Exercise inputs:
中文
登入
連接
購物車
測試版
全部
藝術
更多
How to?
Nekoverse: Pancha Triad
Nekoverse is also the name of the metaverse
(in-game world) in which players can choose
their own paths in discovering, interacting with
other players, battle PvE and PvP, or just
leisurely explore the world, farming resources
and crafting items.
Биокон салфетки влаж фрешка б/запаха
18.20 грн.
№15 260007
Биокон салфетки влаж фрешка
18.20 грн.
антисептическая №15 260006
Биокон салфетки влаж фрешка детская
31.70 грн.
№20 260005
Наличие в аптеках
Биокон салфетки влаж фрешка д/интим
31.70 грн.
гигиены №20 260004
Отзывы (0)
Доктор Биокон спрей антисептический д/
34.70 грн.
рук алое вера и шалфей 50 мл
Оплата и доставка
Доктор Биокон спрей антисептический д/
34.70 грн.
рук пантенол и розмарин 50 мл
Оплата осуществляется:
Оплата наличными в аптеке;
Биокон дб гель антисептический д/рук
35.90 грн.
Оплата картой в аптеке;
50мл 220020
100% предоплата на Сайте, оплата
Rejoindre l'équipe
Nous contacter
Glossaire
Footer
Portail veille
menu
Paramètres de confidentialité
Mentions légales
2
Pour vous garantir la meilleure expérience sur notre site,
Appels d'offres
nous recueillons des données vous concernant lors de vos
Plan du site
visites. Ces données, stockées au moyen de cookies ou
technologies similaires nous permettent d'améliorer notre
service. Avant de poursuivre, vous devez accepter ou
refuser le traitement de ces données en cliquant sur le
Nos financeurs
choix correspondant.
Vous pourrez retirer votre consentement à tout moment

---

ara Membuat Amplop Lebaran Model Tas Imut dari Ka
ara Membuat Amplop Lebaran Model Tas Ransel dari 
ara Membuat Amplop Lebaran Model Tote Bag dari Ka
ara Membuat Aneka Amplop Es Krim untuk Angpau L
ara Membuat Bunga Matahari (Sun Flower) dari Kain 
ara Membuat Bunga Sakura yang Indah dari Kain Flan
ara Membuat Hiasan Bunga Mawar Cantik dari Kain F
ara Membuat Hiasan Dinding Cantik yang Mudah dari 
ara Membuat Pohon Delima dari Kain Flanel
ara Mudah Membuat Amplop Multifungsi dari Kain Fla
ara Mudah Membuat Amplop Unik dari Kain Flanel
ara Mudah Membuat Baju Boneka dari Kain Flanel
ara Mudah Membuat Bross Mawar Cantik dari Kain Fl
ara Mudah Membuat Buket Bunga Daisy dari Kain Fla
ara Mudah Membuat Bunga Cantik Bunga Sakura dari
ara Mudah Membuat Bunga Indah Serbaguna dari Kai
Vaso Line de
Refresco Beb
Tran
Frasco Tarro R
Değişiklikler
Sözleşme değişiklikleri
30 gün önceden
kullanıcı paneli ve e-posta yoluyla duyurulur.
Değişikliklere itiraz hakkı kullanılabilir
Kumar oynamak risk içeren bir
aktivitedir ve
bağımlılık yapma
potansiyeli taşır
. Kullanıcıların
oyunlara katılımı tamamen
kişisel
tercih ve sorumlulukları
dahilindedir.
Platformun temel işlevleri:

Task to carry out:
Copy, from the lines above, each one that holds "yang".

Answer box:
ara Membuat Bunga Sakura yang Indah dari Kain Flan
ara Membuat Hiasan Dinding Cantik yang Mudah dari 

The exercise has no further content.